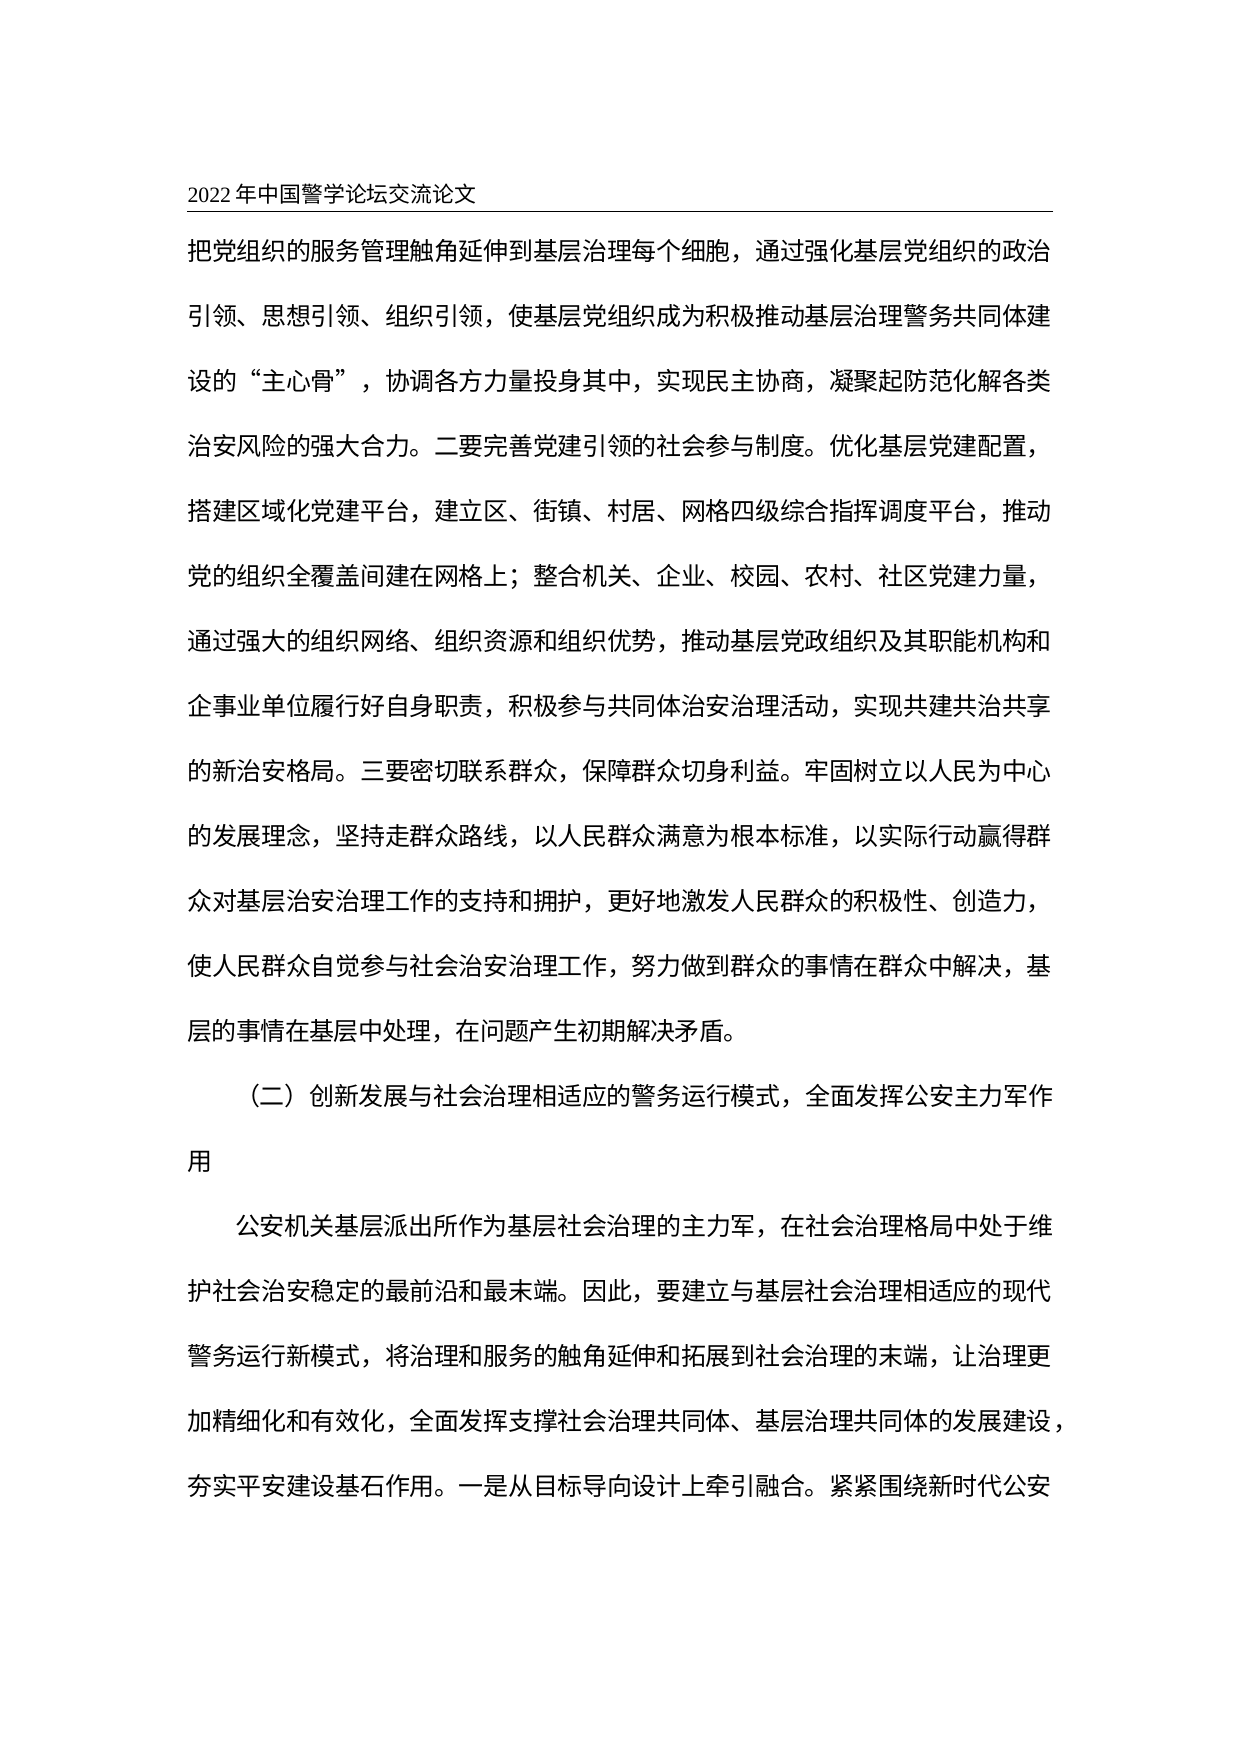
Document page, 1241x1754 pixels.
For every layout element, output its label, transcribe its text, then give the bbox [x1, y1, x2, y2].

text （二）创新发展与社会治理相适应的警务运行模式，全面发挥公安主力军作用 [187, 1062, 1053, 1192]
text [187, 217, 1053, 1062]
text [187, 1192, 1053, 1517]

* * *

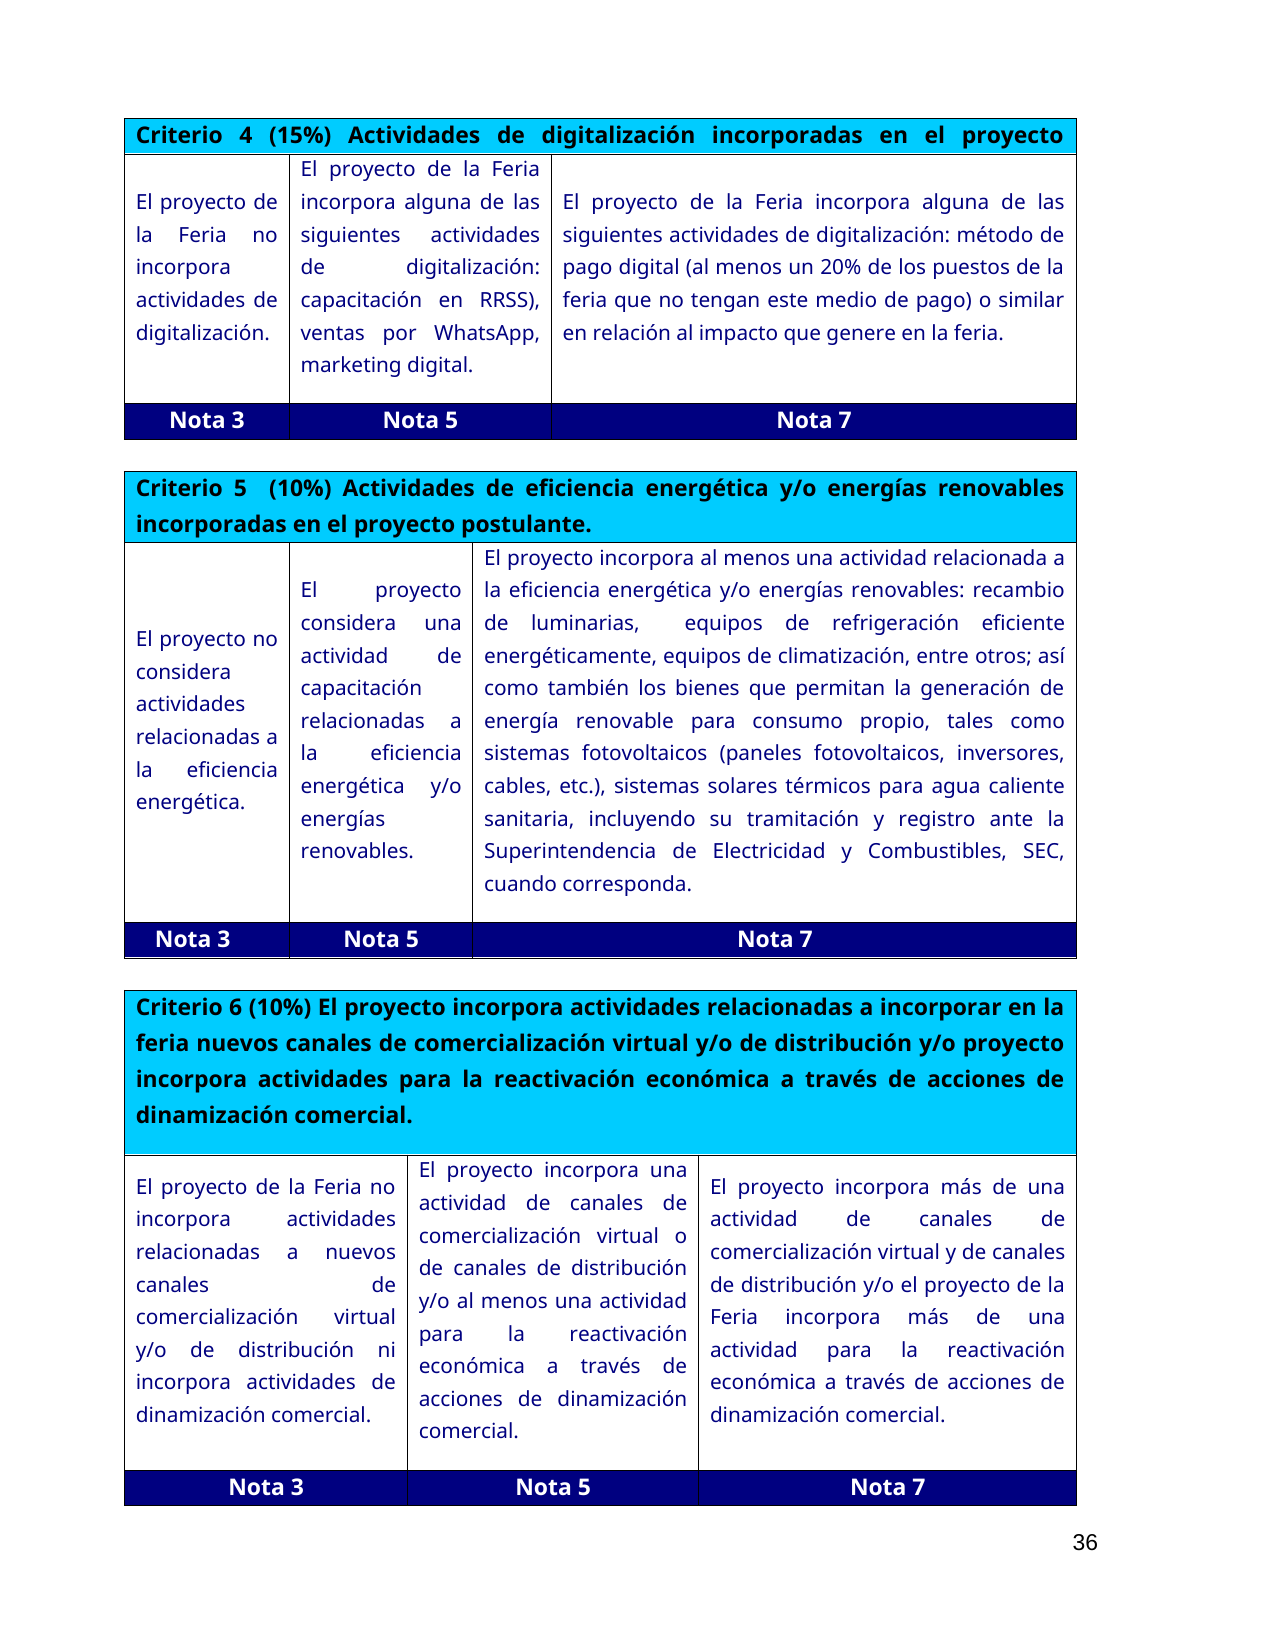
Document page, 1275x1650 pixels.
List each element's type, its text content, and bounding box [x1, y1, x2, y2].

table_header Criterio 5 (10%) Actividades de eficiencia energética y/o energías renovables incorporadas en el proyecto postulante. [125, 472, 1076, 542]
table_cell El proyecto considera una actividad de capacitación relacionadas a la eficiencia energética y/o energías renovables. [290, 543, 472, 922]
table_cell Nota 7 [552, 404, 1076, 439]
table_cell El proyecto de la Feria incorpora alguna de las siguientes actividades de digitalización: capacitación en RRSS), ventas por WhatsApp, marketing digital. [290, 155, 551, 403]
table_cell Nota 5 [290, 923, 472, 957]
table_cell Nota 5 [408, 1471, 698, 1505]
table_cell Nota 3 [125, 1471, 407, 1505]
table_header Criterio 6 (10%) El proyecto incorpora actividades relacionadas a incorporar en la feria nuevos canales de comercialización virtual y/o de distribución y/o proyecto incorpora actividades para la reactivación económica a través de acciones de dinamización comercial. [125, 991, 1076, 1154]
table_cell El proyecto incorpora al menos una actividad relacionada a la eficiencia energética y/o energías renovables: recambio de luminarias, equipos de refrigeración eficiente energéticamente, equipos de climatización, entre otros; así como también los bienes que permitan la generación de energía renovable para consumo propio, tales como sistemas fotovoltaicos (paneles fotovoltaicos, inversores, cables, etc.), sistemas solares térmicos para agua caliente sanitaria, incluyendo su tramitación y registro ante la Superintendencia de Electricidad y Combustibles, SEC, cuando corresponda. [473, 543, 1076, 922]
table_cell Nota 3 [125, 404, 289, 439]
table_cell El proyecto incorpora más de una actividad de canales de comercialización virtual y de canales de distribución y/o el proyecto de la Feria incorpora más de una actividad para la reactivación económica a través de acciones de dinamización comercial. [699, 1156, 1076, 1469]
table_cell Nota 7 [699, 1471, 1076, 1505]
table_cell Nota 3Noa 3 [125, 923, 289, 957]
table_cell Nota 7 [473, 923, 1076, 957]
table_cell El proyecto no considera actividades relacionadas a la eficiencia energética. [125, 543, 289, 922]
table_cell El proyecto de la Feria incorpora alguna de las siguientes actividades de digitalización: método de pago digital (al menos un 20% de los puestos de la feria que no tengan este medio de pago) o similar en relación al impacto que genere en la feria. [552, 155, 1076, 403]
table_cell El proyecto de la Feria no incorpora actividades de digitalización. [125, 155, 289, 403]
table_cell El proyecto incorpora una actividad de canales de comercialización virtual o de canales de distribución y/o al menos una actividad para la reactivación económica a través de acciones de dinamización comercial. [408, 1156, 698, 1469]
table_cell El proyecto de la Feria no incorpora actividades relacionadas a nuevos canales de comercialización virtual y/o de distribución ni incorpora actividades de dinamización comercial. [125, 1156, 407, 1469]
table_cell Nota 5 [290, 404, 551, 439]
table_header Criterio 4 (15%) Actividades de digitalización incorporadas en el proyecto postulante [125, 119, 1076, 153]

_TASK_
With the line holding "Document page, 1241x1754 pixels." as the first and the line holding "text [187, 1192, 1053, 1517]" as the last, set down that range of the entries above exactly, and nothing else.

_THE COMPLETED TASK_
Document page, 1241x1754 pixels.
For every layout element, output its label, transcribe its text, then give the bbox [x1, y1, x2, y2].

text （二）创新发展与社会治理相适应的警务运行模式，全面发挥公安主力军作用 [187, 1062, 1053, 1192]
text [187, 217, 1053, 1062]
text [187, 1192, 1053, 1517]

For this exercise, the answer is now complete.